PROBLEM 1:
Edit the rows from the first line through the line containing "0: (606, 64)" by replacing "top-left" with "upper-left", changing nothing else. Return only those lines.

TEXT PASSAGE:
════════

# The Person on the Inside and Outside?



## TheGrandWriter (Apr 3, 2012)

I'm working on a speech for class, and I would like to know about the inner and outer personality. This is an interesting concept. What I mean is, most people have multiple sides to their personality: the one that they show to others, like family, friends, teachers(often different for each) and the one who they truly are inside. Anne Frank's last diary entree goes into this with nice detail in The Diary of a Young Girl. But I need to know more about this topic. What can you tell me about it? What are your experiences with this phenomenon? I'd appreciate any links or resources you can offer me as well. Thanks.


----------



## C.M. Aaron (Apr 3, 2012)

People who construct strong barriers between their inner and outer self often have trust issues. They distrust sharing their inner self with others, and others sense that the person is keeping secrets and distrust the person back. The opposite is also true: People who easily earn the trust of others are very open and have almost no differences between their inner and outer selves.  Con men know this and are very good at making people think they are very open and trustworthy. Check out the Wikipedia entry for 'Johari Window.'


----------



## BabaYaga (Apr 3, 2012)

Do you mean the ego, the super-ego and the id?

Here's a wikipedia overview of Freud's paper on the topic: The Ego and the Id - Wikipedia, the free encyclopedia


----------

════════

MATERIAL SUPPLIED:
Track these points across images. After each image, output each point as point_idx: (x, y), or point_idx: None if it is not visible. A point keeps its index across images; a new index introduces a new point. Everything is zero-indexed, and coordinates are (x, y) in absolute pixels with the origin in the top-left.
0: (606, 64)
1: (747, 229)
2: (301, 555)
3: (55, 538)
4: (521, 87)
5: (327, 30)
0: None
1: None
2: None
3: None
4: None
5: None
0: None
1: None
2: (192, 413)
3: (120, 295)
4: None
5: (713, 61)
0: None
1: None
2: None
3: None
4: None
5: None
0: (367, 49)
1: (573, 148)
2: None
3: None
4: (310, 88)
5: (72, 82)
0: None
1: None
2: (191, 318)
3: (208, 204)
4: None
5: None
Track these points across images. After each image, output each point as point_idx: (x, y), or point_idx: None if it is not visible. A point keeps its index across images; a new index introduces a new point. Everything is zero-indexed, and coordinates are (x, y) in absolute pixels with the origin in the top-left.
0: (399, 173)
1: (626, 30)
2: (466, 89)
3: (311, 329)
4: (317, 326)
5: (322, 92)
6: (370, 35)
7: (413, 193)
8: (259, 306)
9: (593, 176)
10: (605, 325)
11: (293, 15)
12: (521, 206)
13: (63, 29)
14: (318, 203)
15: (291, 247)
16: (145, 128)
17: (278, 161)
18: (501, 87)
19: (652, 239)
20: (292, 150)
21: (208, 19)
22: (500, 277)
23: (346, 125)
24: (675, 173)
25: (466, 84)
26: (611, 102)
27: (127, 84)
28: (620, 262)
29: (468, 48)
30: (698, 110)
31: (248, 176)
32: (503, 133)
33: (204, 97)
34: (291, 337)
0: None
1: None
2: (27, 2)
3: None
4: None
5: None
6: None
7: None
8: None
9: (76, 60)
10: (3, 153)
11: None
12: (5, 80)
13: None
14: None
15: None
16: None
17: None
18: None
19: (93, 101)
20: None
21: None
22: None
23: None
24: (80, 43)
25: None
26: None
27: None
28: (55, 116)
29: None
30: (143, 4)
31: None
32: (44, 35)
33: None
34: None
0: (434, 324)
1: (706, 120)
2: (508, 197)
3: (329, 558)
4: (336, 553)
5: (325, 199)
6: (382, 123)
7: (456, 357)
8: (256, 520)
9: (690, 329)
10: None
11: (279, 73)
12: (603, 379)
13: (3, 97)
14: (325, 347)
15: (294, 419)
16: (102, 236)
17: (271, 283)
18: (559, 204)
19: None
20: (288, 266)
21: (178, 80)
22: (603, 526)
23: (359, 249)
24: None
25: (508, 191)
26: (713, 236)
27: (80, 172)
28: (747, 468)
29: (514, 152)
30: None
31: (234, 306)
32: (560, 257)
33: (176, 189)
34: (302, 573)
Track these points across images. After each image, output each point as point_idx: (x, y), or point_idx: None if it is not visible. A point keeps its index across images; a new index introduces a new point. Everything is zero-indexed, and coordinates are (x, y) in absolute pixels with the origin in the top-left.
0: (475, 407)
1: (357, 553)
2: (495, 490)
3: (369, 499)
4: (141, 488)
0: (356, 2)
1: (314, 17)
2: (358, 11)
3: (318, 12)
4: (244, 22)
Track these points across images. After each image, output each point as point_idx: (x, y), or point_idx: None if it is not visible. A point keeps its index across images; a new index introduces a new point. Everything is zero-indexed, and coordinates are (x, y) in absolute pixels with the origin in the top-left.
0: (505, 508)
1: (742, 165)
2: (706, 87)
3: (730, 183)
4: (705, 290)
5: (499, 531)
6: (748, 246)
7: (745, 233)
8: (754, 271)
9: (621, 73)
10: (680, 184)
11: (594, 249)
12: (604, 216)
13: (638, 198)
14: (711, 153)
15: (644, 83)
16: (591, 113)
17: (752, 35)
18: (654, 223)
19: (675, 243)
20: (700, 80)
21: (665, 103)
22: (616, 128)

════════

PROBLEM 2:
Copy the forum thread on inner and outer personality from "## TheGrandWriter (Apr" to "as well. Thanks.".

WORKED SOLUTION 1:
Track these points across images. After each image, output each point as point_idx: (x, y), or point_idx: None if it is not visible. A point keeps its index across images; a new index introduces a new point. Everything is zero-indexed, and coordinates are (x, y) in absolute pixels with the origin in the upper-left.
0: (606, 64)

WORKED SOLUTION 2:
## TheGrandWriter (Apr 3, 2012)

I'm working on a speech for class, and I would like to know about the inner and outer personality. This is an interesting concept. What I mean is, most people have multiple sides to their personality: the one that they show to others, like family, friends, teachers(often different for each) and the one who they truly are inside. Anne Frank's last diary entree goes into this with nice detail in The Diary of a Young Girl. But I need to know more about this topic. What can you tell me about it? What are your experiences with this phenomenon? I'd appreciate any links or resources you can offer me as well. Thanks.